Just let your soil factory do it’s thing in peace and quiet, it will all become great soil in due course. Our bokashi and soil microbes know exactly what they’re doing, and left to their own devices will fix it perfectly.

A couple of things that may surprise you.

Sometimes a soil factory with a lot of peat-based compost in does absolutely nothing. The process never gets going, and the bokashi just remains as it was on day one.

We’ve had this a few times in our discussion group and were pretty surprised when it first happened. But the conclusion we reached was that sometimes this type of peat (which comes from a peat moss and is then sterilised) is so totally lacking in soil microbes that it gets fermented along with the bokashi. So instead of doing the work of soil in the soil factory, it actually just becomes an extension of the bokashi itself.

The only solution is to start again, and add some real living soil.

Another thing is that sometimes you’ll get some white mould on the surface of your soil factory. This is completely ok. It’s not ”mould” as such, rather it’s part of the process and related to the yeast microorganisms that are in EM and bokashi.

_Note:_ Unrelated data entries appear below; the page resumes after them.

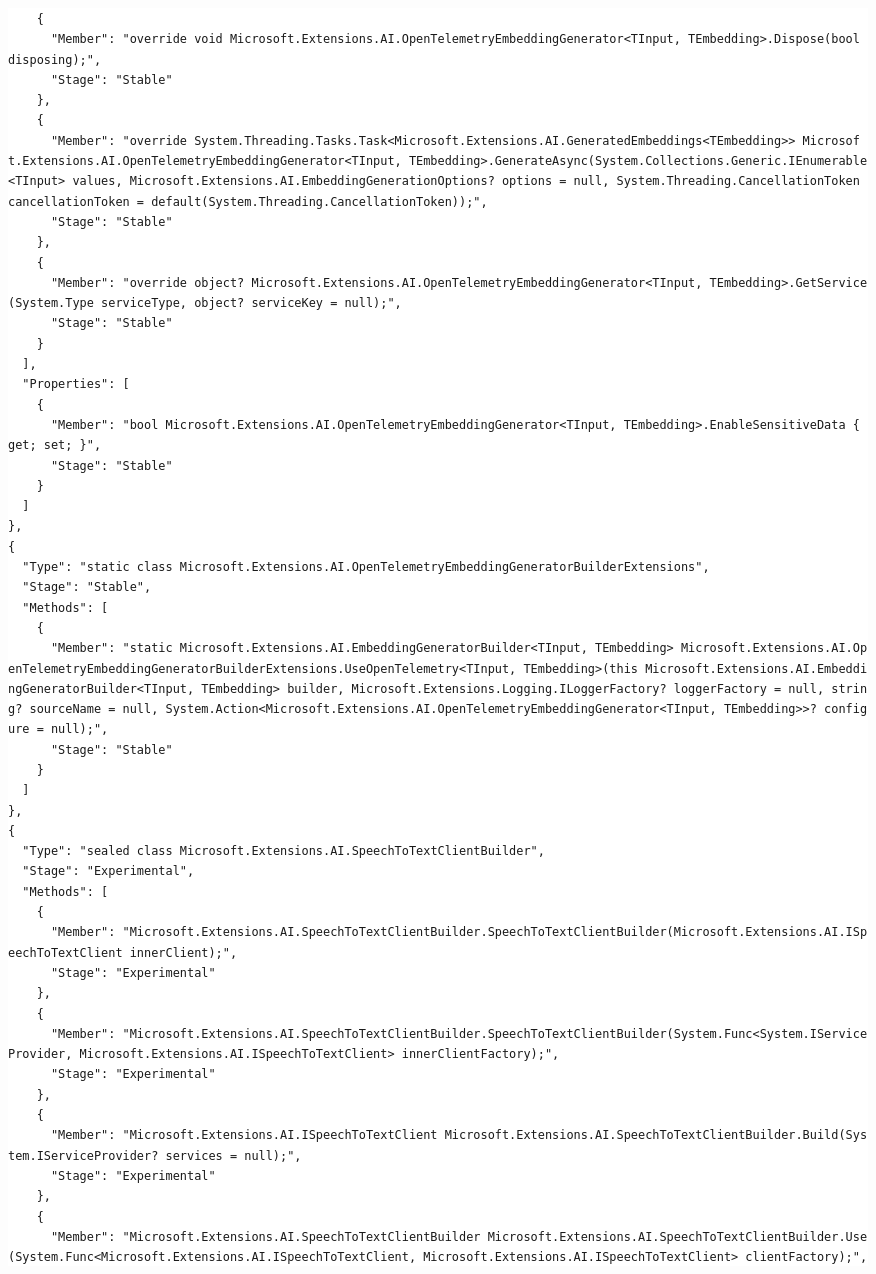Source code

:         {
          "Member": "override void Microsoft.Extensions.AI.OpenTelemetryEmbeddingGenerator<TInput, TEmbedding>.Dispose(bool disposing);",
          "Stage": "Stable"
        },
        {
          "Member": "override System.Threading.Tasks.Task<Microsoft.Extensions.AI.GeneratedEmbeddings<TEmbedding>> Microsoft.Extensions.AI.OpenTelemetryEmbeddingGenerator<TInput, TEmbedding>.GenerateAsync(System.Collections.Generic.IEnumerable<TInput> values, Microsoft.Extensions.AI.EmbeddingGenerationOptions? options = null, System.Threading.CancellationToken cancellationToken = default(System.Threading.CancellationToken));",
          "Stage": "Stable"
        },
        {
          "Member": "override object? Microsoft.Extensions.AI.OpenTelemetryEmbeddingGenerator<TInput, TEmbedding>.GetService(System.Type serviceType, object? serviceKey = null);",
          "Stage": "Stable"
        }
      ],
      "Properties": [
        {
          "Member": "bool Microsoft.Extensions.AI.OpenTelemetryEmbeddingGenerator<TInput, TEmbedding>.EnableSensitiveData { get; set; }",
          "Stage": "Stable"
        }
      ]
    },
    {
      "Type": "static class Microsoft.Extensions.AI.OpenTelemetryEmbeddingGeneratorBuilderExtensions",
      "Stage": "Stable",
      "Methods": [
        {
          "Member": "static Microsoft.Extensions.AI.EmbeddingGeneratorBuilder<TInput, TEmbedding> Microsoft.Extensions.AI.OpenTelemetryEmbeddingGeneratorBuilderExtensions.UseOpenTelemetry<TInput, TEmbedding>(this Microsoft.Extensions.AI.EmbeddingGeneratorBuilder<TInput, TEmbedding> builder, Microsoft.Extensions.Logging.ILoggerFactory? loggerFactory = null, string? sourceName = null, System.Action<Microsoft.Extensions.AI.OpenTelemetryEmbeddingGenerator<TInput, TEmbedding>>? configure = null);",
          "Stage": "Stable"
        }
      ]
    },
    {
      "Type": "sealed class Microsoft.Extensions.AI.SpeechToTextClientBuilder",
      "Stage": "Experimental",
      "Methods": [
        {
          "Member": "Microsoft.Extensions.AI.SpeechToTextClientBuilder.SpeechToTextClientBuilder(Microsoft.Extensions.AI.ISpeechToTextClient innerClient);",
          "Stage": "Experimental"
        },
        {
          "Member": "Microsoft.Extensions.AI.SpeechToTextClientBuilder.SpeechToTextClientBuilder(System.Func<System.IServiceProvider, Microsoft.Extensions.AI.ISpeechToTextClient> innerClientFactory);",
          "Stage": "Experimental"
        },
        {
          "Member": "Microsoft.Extensions.AI.ISpeechToTextClient Microsoft.Extensions.AI.SpeechToTextClientBuilder.Build(System.IServiceProvider? services = null);",
          "Stage": "Experimental"
        },
        {
          "Member": "Microsoft.Extensions.AI.SpeechToTextClientBuilder Microsoft.Extensions.AI.SpeechToTextClientBuilder.Use(System.Func<Microsoft.Extensions.AI.ISpeechToTextClient, Microsoft.Extensions.AI.ISpeechToTextClient> clientFactory);",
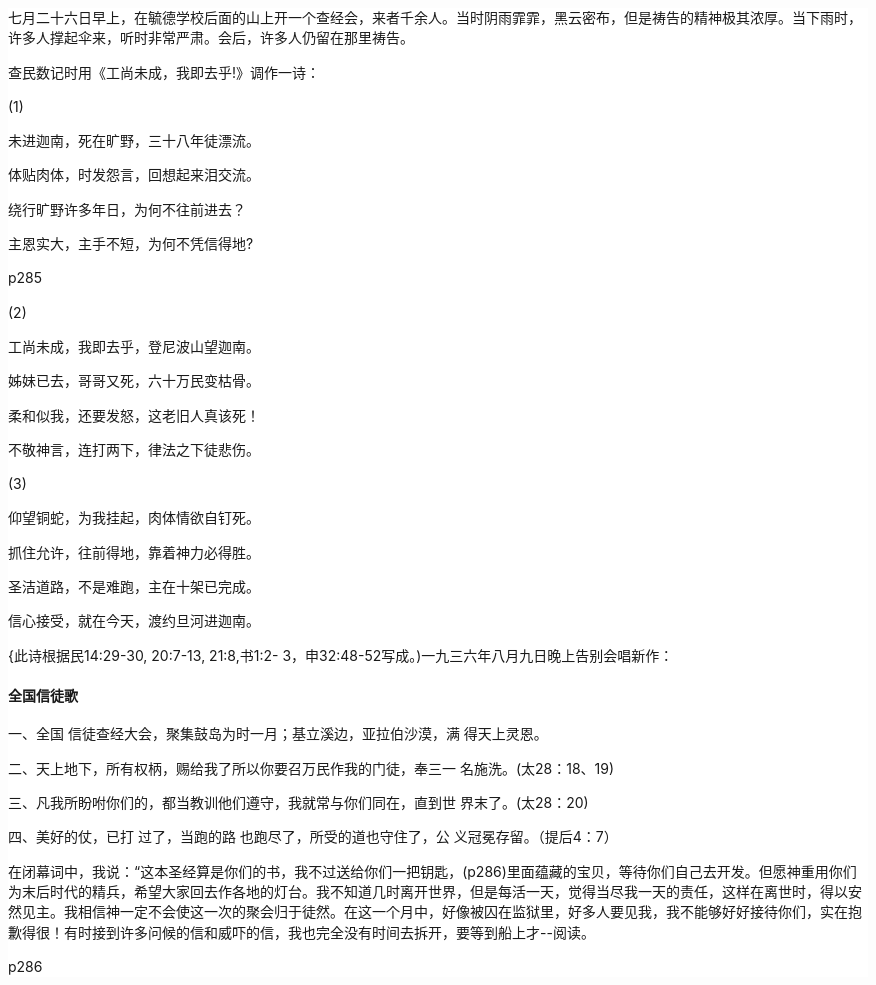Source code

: 

七月二十六日早上，在毓德学校后面的山上开一个查经会，来者千余人。当时阴雨霏霏，黑云密布，但是祷告的精神极其浓厚。当下雨时，许多人撑起伞来，听时非常严肃。会后，许多人仍留在那里祷告。

查民数记时用《工尚未成，我即去乎!》调作一诗：


(1)

未进迦南，死在旷野，三十八年徒漂流。

体贴肉体，时发怨言，回想起来泪交流。

绕行旷野许多年日，为何不往前进去？

主恩实大，主手不短，为何不凭信得地?

p285

(2)

工尚未成，我即去乎，登尼波山望迦南。

姊妹已去，哥哥又死，六十万民变枯骨。

柔和似我，还要发怒，这老旧人真该死！

不敬神言，连打两下，律法之下徒悲伤。

(3)

仰望铜蛇，为我挂起，肉体情欲自钉死。

抓住允许，往前得地，靠着神力必得胜。

圣洁道路，不是难跑，主在十架已完成。

信心接受，就在今天，渡约旦河进迦南。


{此诗根据民14:29-30, 20:7-13, 21:8,书1:2- 3，申32:48-52写成。)一九三六年八月九日晚上告别会唱新作：



####  全国信徒歌



一、全国 信徒查经大会，聚集鼓岛为时一月；基立溪边，亚拉伯沙漠，满  得天上灵恩。



二、天上地下，所有权柄，赐给我了所以你要召万民作我的门徒，奉三一 名施洗。(太28：18、19)



三、凡我所盼咐你们的，都当教训他们遵守，我就常与你们同在，直到世  界末了。(太28：20)



四、美好的仗，已打 过了，当跑的路  也跑尽了，所受的道也守住了，公  义冠冕存留。（提后4：7）


在闭幕词中，我说：“这本圣经算是你们的书，我不过送给你们一把钥匙，(p286)里面蕴藏的宝贝，等待你们自己去开发。但愿神重用你们为末后时代的精兵，希望大家回去作各地的灯台。我不知道几时离开世界，但是每活一天，觉得当尽我一天的责任，这样在离世时，得以安然见主。我相信神一定不会使这一次的聚会归于徒然。在这一个月中，好像被囚在监狱里，好多人要见我，我不能够好好接待你们，实在抱歉得很！有时接到许多问候的信和威吓的信，我也完全没有时间去拆开，要等到船上才--阅读。



p286
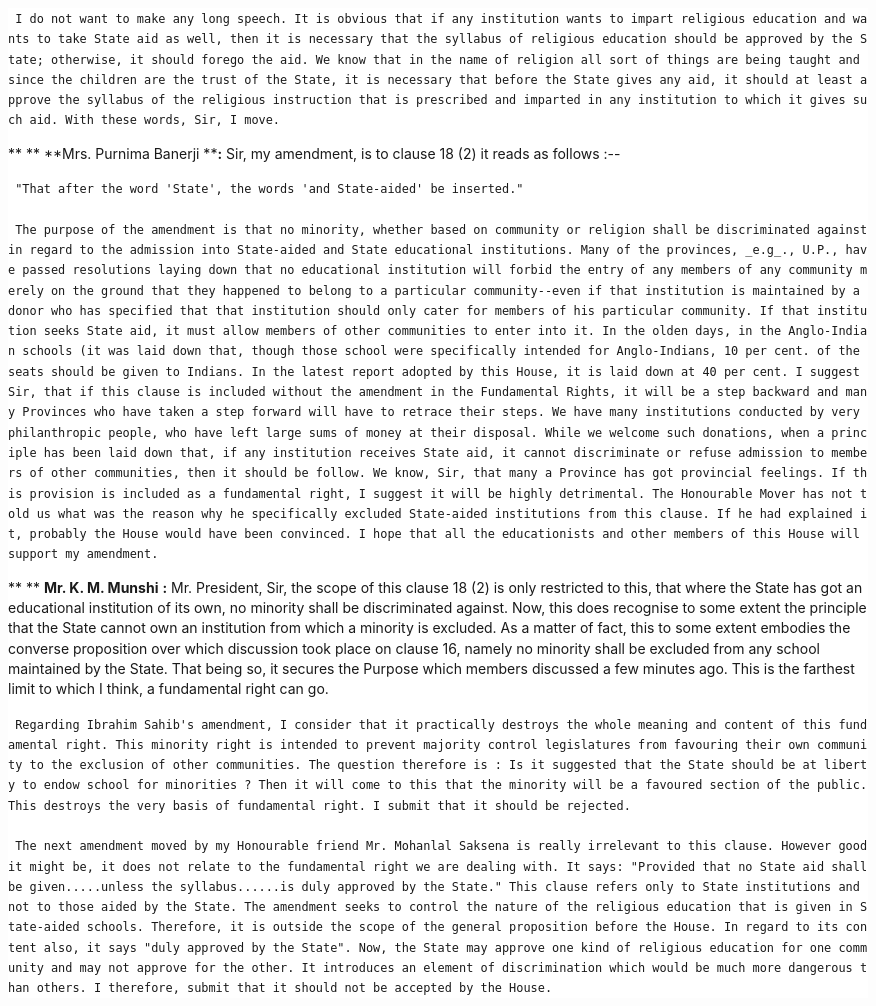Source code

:      I do not want to make any long speech. It is obvious that if any institution wants to impart religious education and wants to take State aid as well, then it is necessary that the syllabus of religious education should be approved by the State; otherwise, it should forego the aid. We know that in the name of religion all sort of things are being taught and since the children are the trust of the State, it is necessary that before the State gives any aid, it should at least approve the syllabus of the religious instruction that is prescribed and imparted in any institution to which it gives such aid. With these words, Sir, I move.

   ** ** **Mrs. Purnima Banerji ****:** Sir, my amendment, is to clause 18 (2) it reads as follows :--

     "That after the word 'State', the words 'and State-aided' be inserted."

     The purpose of the amendment is that no minority, whether based on community or religion shall be discriminated against in regard to the admission into State-aided and State educational institutions. Many of the provinces, _e.g_., U.P., have passed resolutions laying down that no educational institution will forbid the entry of any members of any community merely on the ground that they happened to belong to a particular community--even if that institution is maintained by a donor who has specified that that institution should only cater for members of his particular community. If that institution seeks State aid, it must allow members of other communities to enter into it. In the olden days, in the Anglo-Indian schools (it was laid down that, though those school were specifically intended for Anglo-Indians, 10 per cent. of the seats should be given to Indians. In the latest report adopted by this House, it is laid down at 40 per cent. I suggest Sir, that if this clause is included without the amendment in the Fundamental Rights, it will be a step backward and many Provinces who have taken a step forward will have to retrace their steps. We have many institutions conducted by very philanthropic people, who have left large sums of money at their disposal. While we welcome such donations, when a principle has been laid down that, if any institution receives State aid, it cannot discriminate or refuse admission to members of other communities, then it should be follow. We know, Sir, that many a Province has got provincial feelings. If this provision is included as a fundamental right, I suggest it will be highly detrimental. The Honourable Mover has not told us what was the reason why he specifically excluded State-aided institutions from this clause. If he had explained it, probably the House would have been convinced. I hope that all the educationists and other members of this House will support my amendment.

   ** ** **Mr. K. M. Munshi** **:** Mr. President, Sir, the scope of this clause 18 (2) is only restricted to this, that where the State has got an educational institution of its own, no minority shall be discriminated against. Now, this does recognise to some extent the principle that the State cannot own an institution from which a minority is excluded. As a matter of fact, this to some extent embodies the converse proposition over which discussion took place on clause 16, namely no minority shall be excluded from any school maintained by the State. That being so, it secures the Purpose which members discussed a few minutes ago. This is the farthest limit to which I think, a fundamental right can go.

     Regarding Ibrahim Sahib's amendment, I consider that it practically destroys the whole meaning and content of this fundamental right. This minority right is intended to prevent majority control legislatures from favouring their own community to the exclusion of other communities. The question therefore is : Is it suggested that the State should be at liberty to endow school for minorities ? Then it will come to this that the minority will be a favoured section of the public. This destroys the very basis of fundamental right. I submit that it should be rejected.

     The next amendment moved by my Honourable friend Mr. Mohanlal Saksena is really irrelevant to this clause. However good it might be, it does not relate to the fundamental right we are dealing with. It says: "Provided that no State aid shall be given.....unless the syllabus......is duly approved by the State." This clause refers only to State institutions and not to those aided by the State. The amendment seeks to control the nature of the religious education that is given in State-aided schools. Therefore, it is outside the scope of the general proposition before the House. In regard to its content also, it says "duly approved by the State". Now, the State may approve one kind of religious education for one community and may not approve for the other. It introduces an element of discrimination which would be much more dangerous than others. I therefore, submit that it should not be accepted by the House.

You can scrape it off using your hands or a trowel, if you wish. Or just leave it as it is.

If you have other colored moulds the reasons are generally different. Check for moisture levels; too wet and you run the risk of getting green, blue and even black moulds developing.

These are not good, and the best thing is to remove any of that type of growth and dispose of it in a safe place away from the garden.